More than 50 UW-Madison researchers presented work at the 2018 Alzheimer’s Association International Conference (AAIC) in Chicago, Illinois, this week. The event is the world’s largest gathering dedicated to the scientific study of dementia.
Key highlights from University of Wisconsin researchers include:
- Patients who have symptoms of depression and apathy in mid- and late-life are at an increased risk for developing dementia and Mild Cognitive Impairment, a condition that affects memory and thinking skills, according to work done by Dr. Mary Wyman, a clinical psychologist with the University of Wisconsin School of Medicine and Public Health. These findings will help doctors talk to their patients about brain health and reducing risk for Alzheimer’s disease. There is no cure for Alzheimer’s disease, placing increased importance on prevention and minimizing risk factors.

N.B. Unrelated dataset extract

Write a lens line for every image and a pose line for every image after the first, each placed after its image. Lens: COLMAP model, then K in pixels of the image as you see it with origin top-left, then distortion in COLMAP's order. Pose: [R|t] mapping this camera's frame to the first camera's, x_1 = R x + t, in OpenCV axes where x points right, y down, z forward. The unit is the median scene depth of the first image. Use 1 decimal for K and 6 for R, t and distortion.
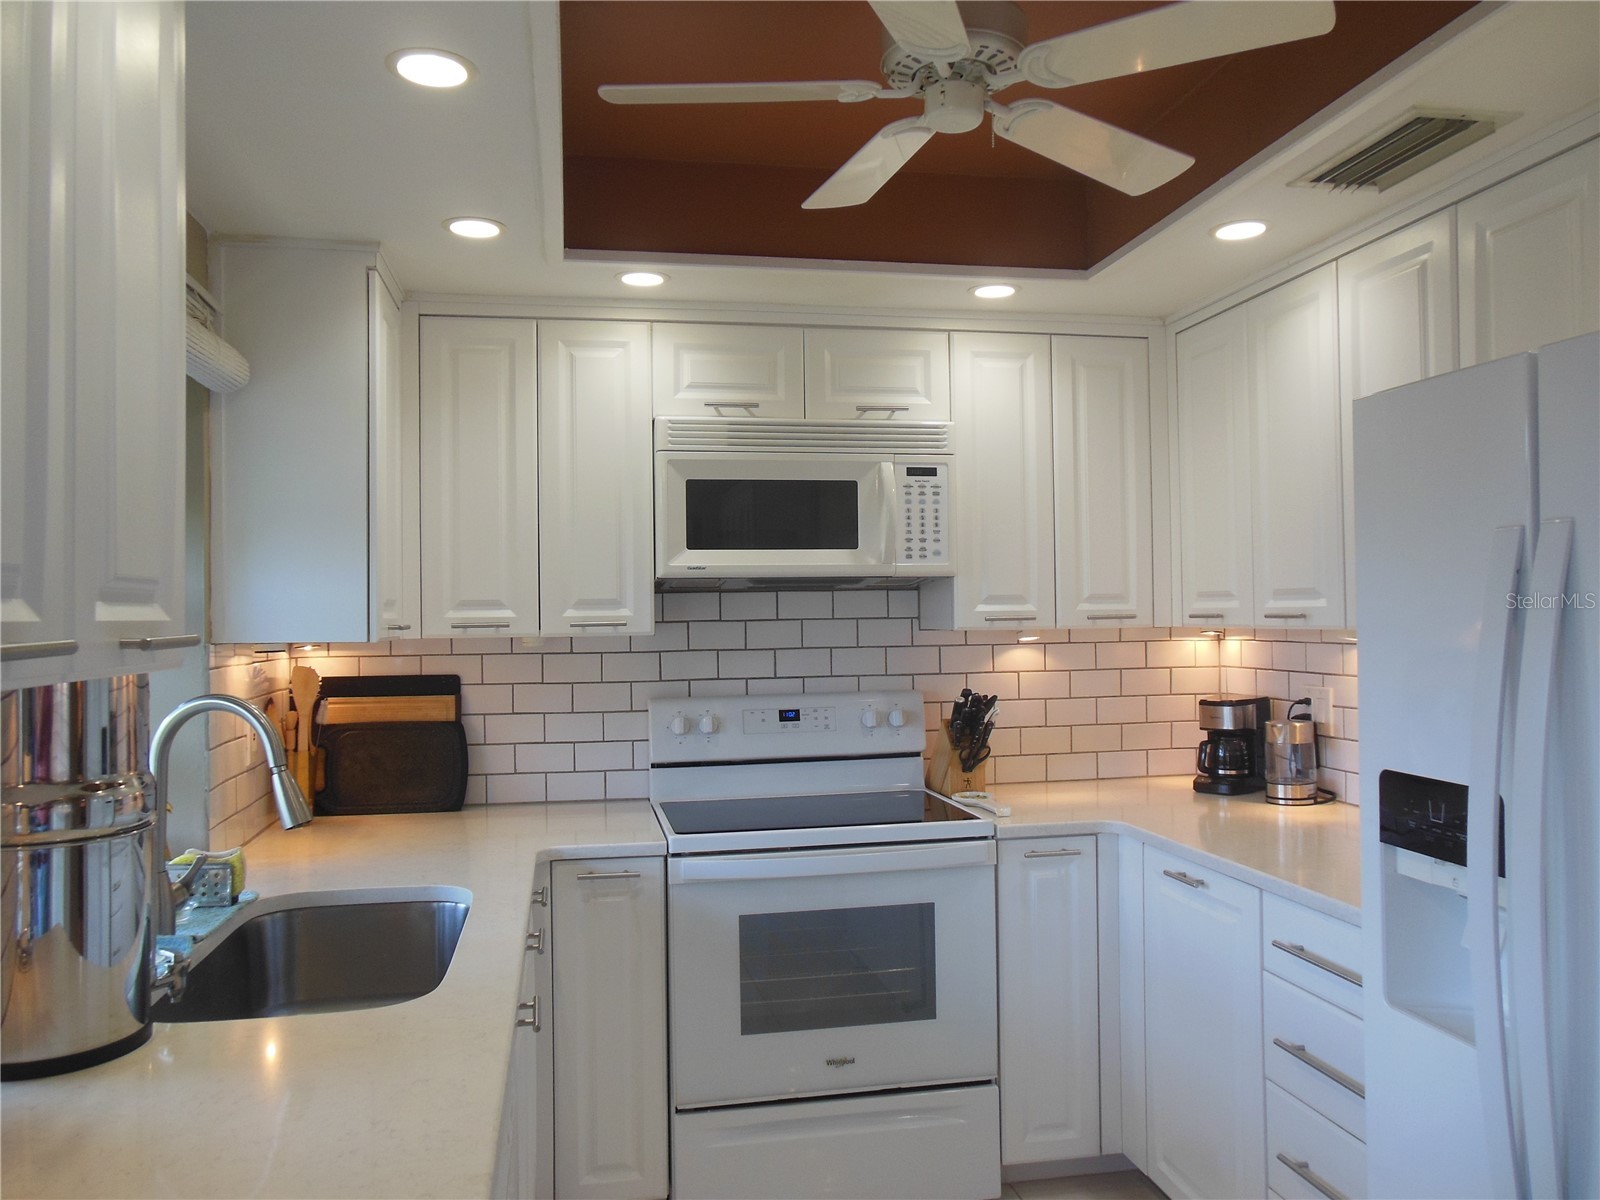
lens RADIAL K [[1215.5, 0, 800.0], [0, 1215.5, 600.0], [0, 0, 1]] dist [-0.092670, 0.160944]
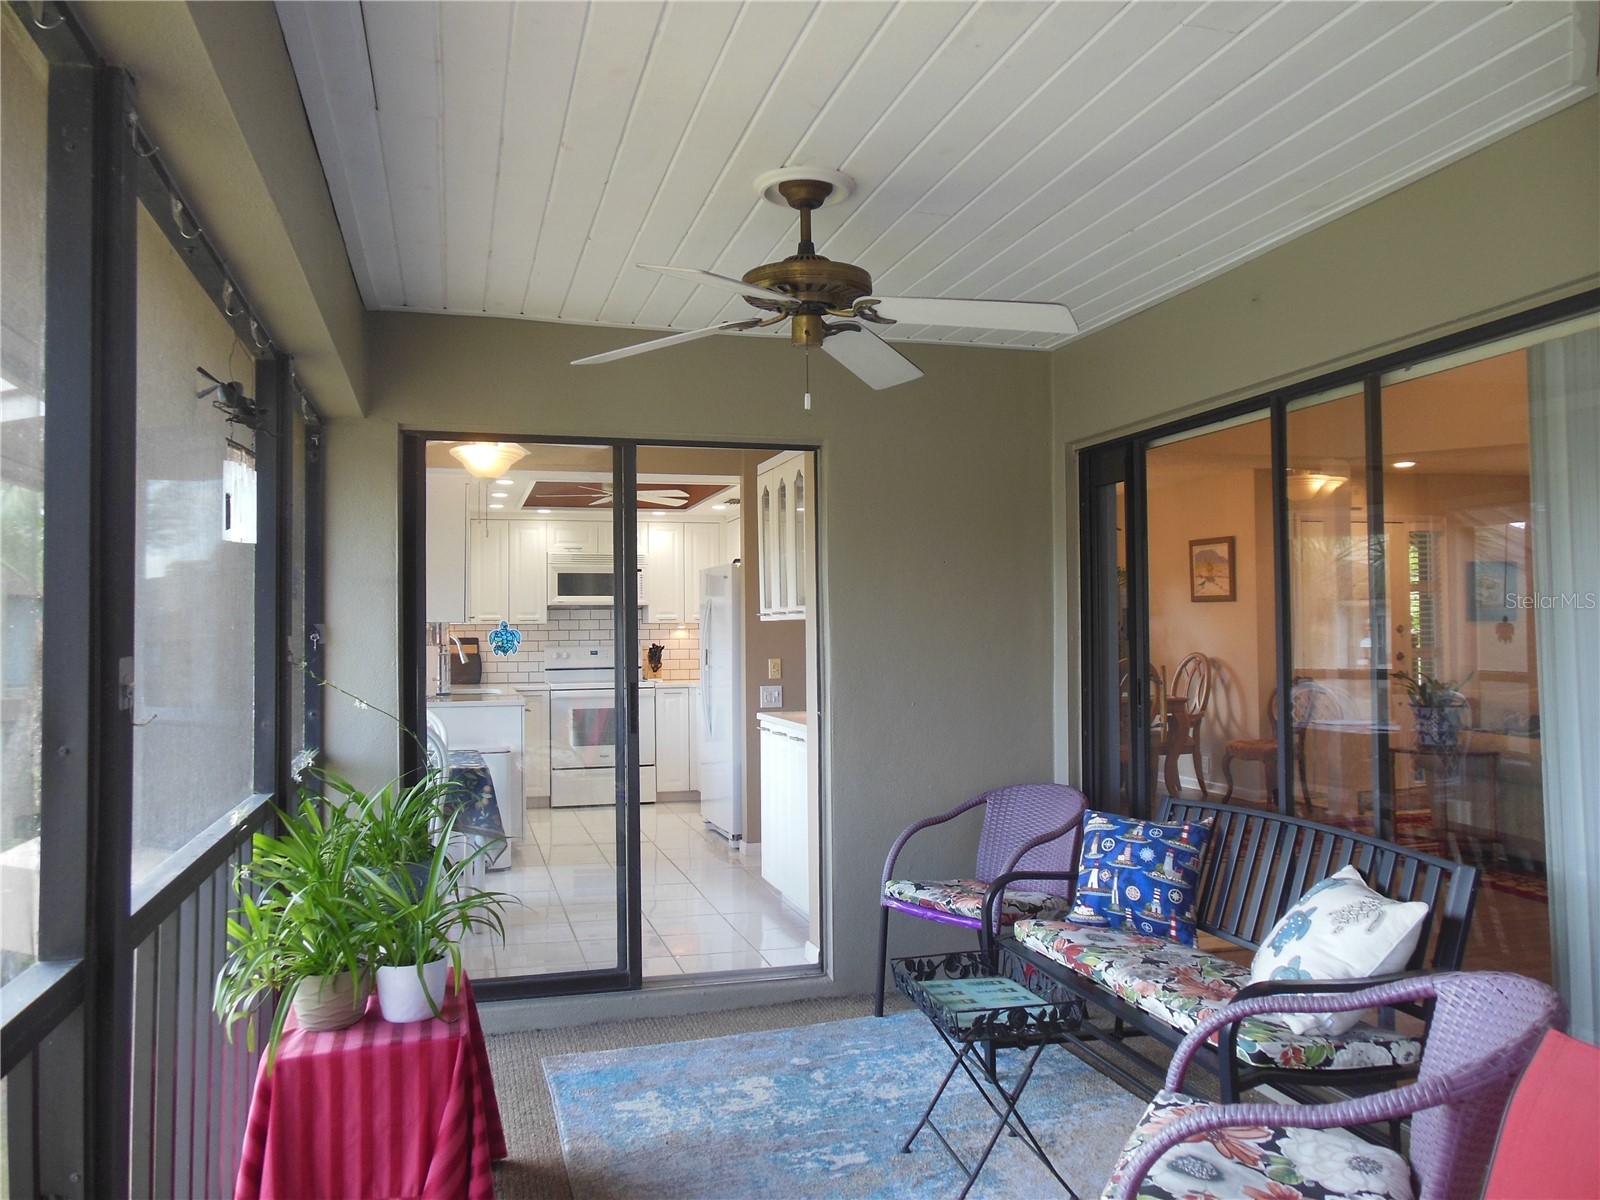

- Mild sleep-disordered breathing can result in decreased oxygen levels in the brain and shrinkage in the hippocampus (a part of the brain associated with both long-term and short-term memory), according to research done by Chase Taylor, research specialist with the Wisconsin Alzheimer’s Disease Research Center. Sleep apnea is associated with an increased risk for developing Alzheimer’s disease, but this work shows that less severe sleep disturbances in middle-aged adults may also affect brain health. Taylor’s research contributes to a body of science showing a link between poor sleep and Alzheimer’s disease, which may provide another reason for doctors to assess sleep disorders in their patients.